### Required work
The answer must be every line below that holds the word "apiVersion".

### Records shown
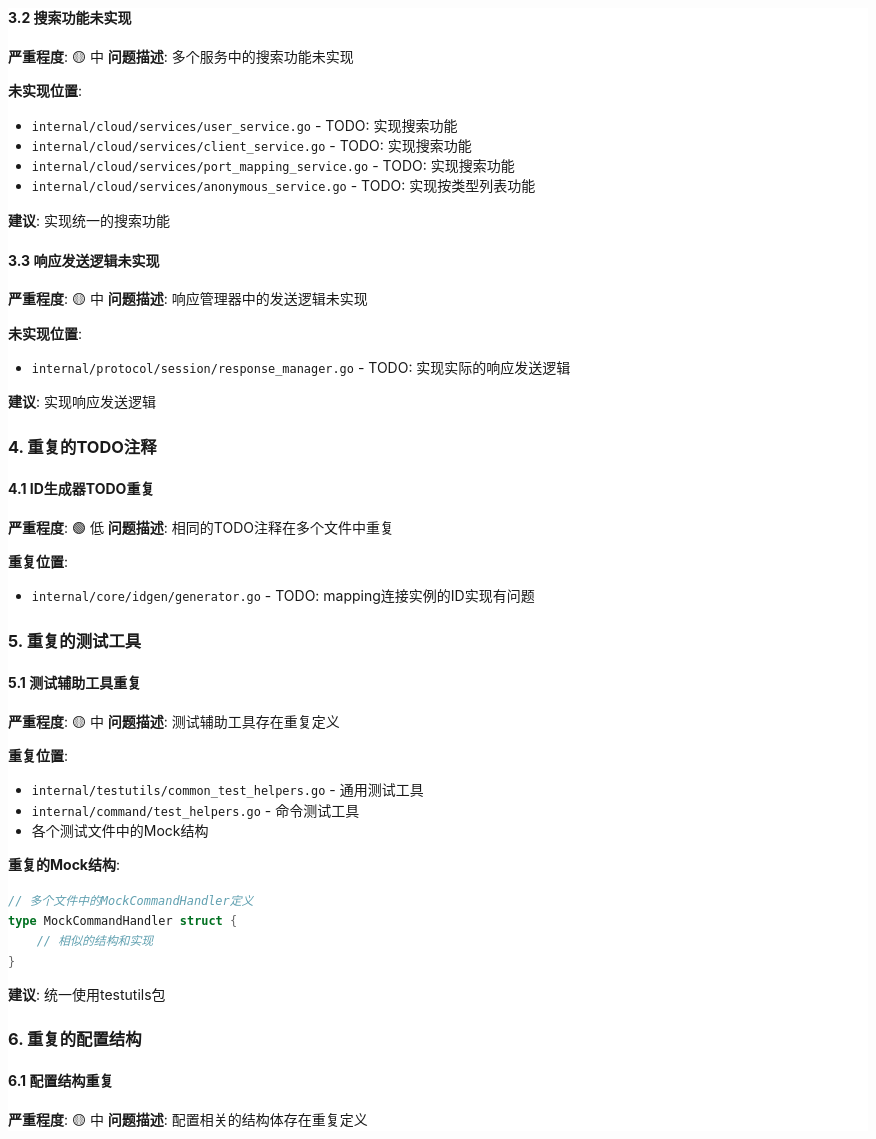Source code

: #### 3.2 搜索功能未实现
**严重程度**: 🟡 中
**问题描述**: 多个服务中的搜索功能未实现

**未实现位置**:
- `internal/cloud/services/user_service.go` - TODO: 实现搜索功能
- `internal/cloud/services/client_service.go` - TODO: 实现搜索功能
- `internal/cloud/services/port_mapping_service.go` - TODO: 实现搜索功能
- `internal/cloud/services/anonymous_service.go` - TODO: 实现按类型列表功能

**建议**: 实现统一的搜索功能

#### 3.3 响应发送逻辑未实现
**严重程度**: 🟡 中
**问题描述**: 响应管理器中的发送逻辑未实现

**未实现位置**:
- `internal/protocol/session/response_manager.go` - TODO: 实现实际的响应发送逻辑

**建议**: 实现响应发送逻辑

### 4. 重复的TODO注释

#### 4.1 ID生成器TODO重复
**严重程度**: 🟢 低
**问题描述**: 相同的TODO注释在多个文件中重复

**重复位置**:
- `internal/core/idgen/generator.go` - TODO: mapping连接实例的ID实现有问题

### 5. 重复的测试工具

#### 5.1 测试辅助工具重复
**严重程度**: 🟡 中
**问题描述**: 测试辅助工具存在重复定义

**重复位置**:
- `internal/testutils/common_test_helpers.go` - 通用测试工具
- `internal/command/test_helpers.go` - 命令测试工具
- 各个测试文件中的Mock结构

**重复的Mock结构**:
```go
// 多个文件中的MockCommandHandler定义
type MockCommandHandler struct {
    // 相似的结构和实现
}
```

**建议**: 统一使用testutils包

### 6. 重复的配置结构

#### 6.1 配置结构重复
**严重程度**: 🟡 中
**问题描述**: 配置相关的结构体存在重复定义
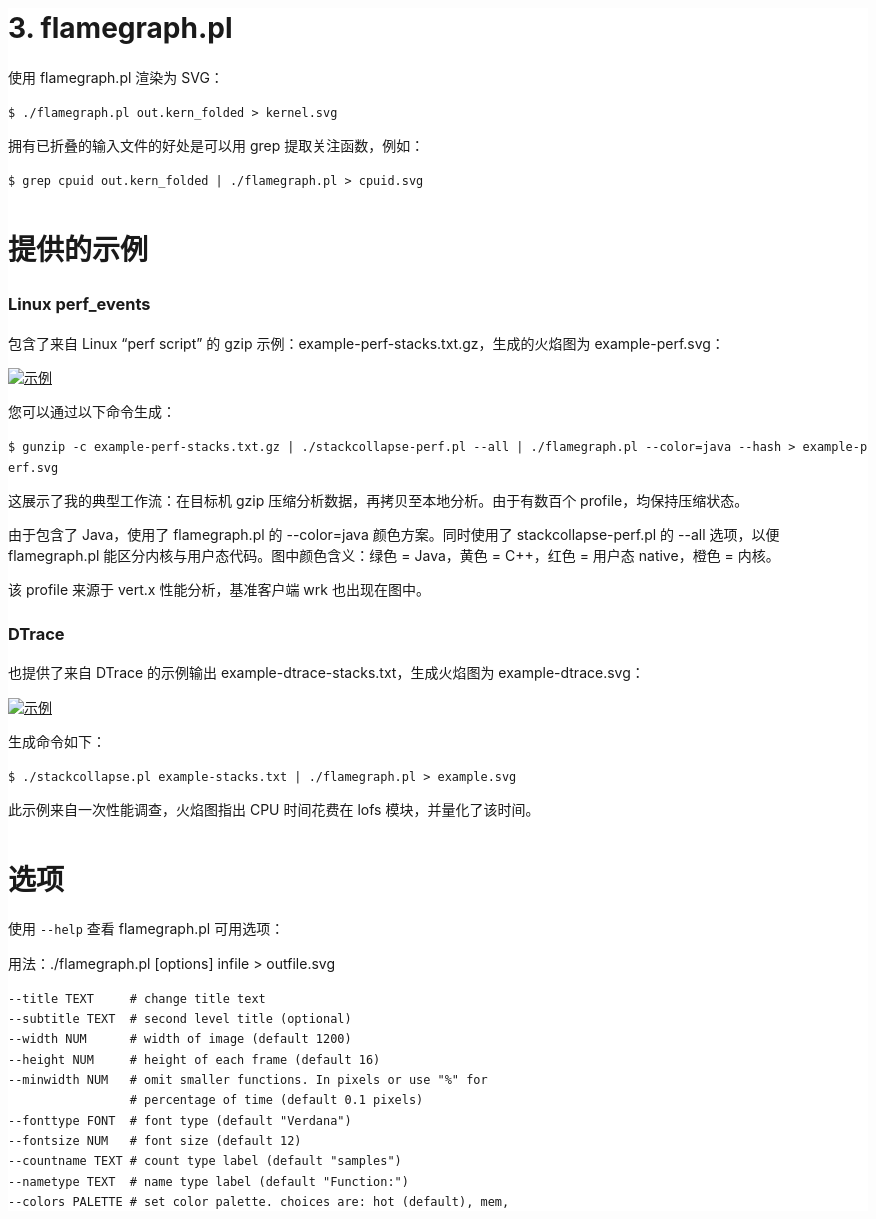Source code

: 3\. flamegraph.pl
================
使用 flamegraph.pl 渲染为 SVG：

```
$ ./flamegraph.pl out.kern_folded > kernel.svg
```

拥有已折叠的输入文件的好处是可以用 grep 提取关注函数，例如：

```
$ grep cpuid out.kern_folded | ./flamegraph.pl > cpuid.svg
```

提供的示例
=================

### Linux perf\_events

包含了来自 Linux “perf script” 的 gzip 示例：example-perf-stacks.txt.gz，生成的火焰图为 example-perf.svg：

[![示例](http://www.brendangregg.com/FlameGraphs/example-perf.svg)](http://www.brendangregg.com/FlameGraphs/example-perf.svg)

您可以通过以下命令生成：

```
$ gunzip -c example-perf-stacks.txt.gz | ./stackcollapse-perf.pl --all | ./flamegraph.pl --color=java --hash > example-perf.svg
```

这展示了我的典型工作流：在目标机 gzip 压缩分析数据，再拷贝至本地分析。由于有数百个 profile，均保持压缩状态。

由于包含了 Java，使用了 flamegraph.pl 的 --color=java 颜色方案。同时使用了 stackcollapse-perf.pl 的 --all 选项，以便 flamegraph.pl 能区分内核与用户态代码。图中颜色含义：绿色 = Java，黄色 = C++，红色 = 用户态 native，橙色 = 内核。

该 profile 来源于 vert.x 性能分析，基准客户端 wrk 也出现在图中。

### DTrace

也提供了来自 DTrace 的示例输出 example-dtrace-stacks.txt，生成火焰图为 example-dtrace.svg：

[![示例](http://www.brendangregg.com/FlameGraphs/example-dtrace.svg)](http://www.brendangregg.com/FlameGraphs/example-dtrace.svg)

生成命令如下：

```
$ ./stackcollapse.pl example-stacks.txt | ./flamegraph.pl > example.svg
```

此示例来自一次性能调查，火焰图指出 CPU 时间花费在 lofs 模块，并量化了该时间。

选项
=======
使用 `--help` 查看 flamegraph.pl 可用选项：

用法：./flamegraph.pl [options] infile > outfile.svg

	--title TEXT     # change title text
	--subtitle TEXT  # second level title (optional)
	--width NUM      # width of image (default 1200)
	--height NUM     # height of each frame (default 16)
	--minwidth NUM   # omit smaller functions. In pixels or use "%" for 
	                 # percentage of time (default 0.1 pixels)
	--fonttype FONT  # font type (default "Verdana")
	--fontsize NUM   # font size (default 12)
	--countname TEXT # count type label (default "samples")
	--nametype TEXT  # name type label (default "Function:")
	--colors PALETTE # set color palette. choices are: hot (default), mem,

* * *

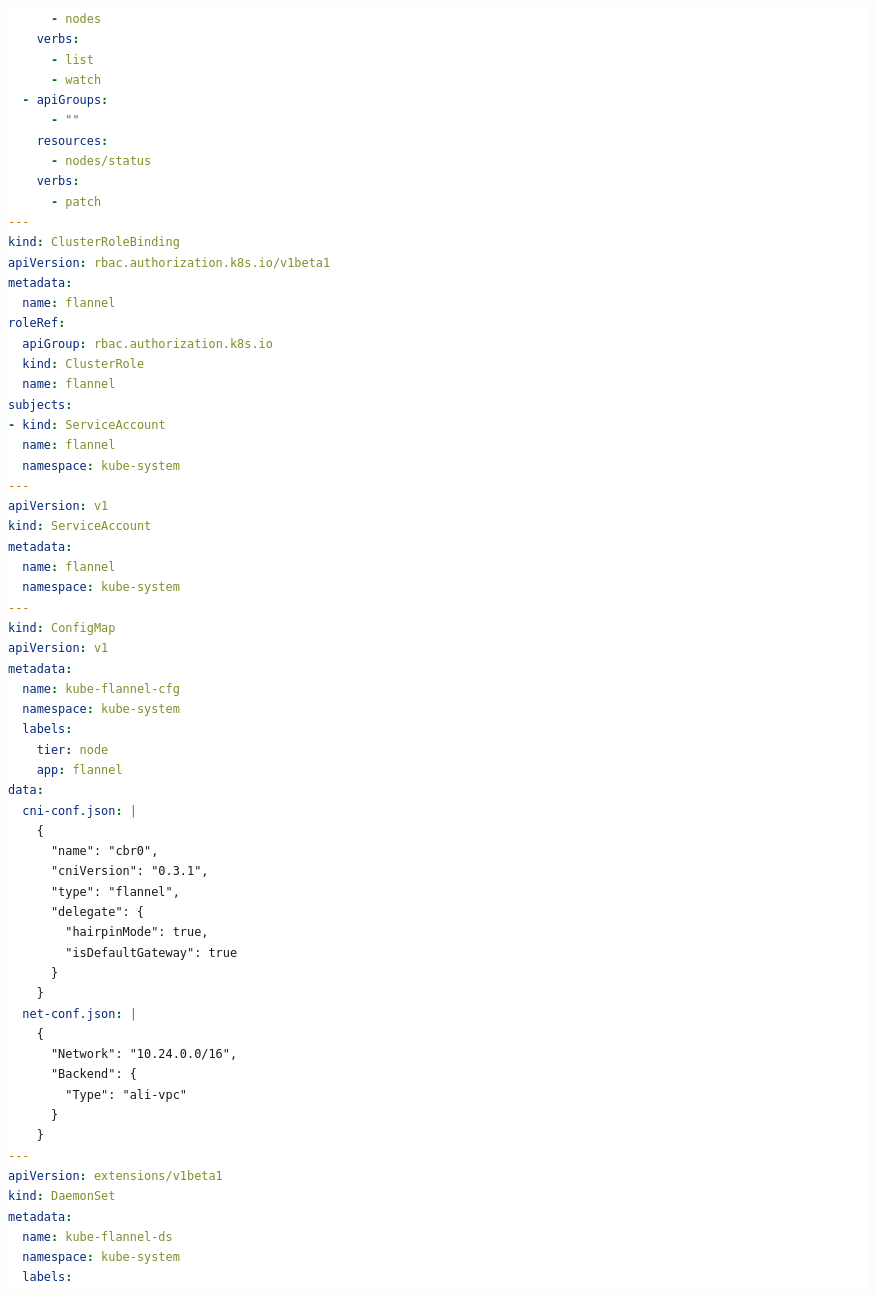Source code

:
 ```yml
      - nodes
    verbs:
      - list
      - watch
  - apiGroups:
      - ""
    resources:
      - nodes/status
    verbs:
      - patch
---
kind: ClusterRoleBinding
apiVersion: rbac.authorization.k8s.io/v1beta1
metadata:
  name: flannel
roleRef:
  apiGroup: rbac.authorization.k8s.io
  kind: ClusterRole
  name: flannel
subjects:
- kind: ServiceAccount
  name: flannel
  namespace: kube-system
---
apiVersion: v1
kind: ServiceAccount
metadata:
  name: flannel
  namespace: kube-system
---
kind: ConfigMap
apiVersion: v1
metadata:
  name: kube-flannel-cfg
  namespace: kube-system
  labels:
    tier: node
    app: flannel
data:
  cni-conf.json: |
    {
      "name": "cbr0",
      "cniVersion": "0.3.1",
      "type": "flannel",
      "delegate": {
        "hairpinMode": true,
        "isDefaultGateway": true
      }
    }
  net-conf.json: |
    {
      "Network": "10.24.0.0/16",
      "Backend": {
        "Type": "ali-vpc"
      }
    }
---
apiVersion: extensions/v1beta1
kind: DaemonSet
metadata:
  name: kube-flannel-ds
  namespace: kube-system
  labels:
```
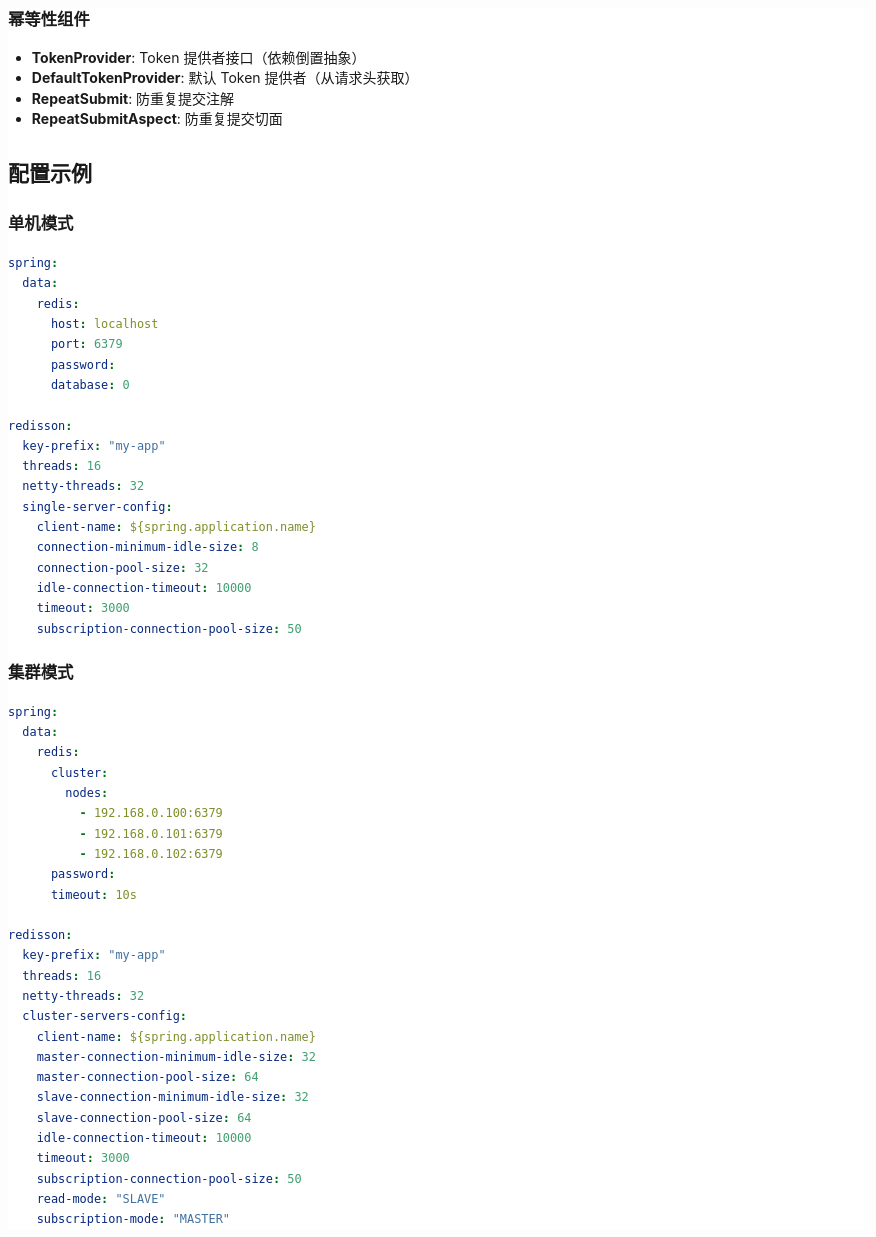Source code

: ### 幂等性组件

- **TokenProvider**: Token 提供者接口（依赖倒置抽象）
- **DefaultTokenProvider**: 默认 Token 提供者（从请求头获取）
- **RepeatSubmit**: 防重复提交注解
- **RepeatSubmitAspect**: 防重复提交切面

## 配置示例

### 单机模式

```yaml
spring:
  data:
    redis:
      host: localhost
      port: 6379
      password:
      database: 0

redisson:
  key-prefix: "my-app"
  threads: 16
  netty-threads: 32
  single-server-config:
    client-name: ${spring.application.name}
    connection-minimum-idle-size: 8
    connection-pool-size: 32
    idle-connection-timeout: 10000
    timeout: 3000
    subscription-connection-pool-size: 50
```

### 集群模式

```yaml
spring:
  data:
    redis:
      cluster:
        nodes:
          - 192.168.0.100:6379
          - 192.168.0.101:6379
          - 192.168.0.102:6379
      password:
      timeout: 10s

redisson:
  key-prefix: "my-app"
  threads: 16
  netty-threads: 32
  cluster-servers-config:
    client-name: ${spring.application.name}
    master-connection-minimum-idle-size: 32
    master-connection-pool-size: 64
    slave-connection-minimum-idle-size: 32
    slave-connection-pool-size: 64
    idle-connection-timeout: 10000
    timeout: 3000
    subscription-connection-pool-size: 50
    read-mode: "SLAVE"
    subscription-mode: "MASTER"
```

### Answer section
apiVersion: rbac.authorization.k8s.io/v1beta1
apiVersion: v1
apiVersion: v1
apiVersion: extensions/v1beta1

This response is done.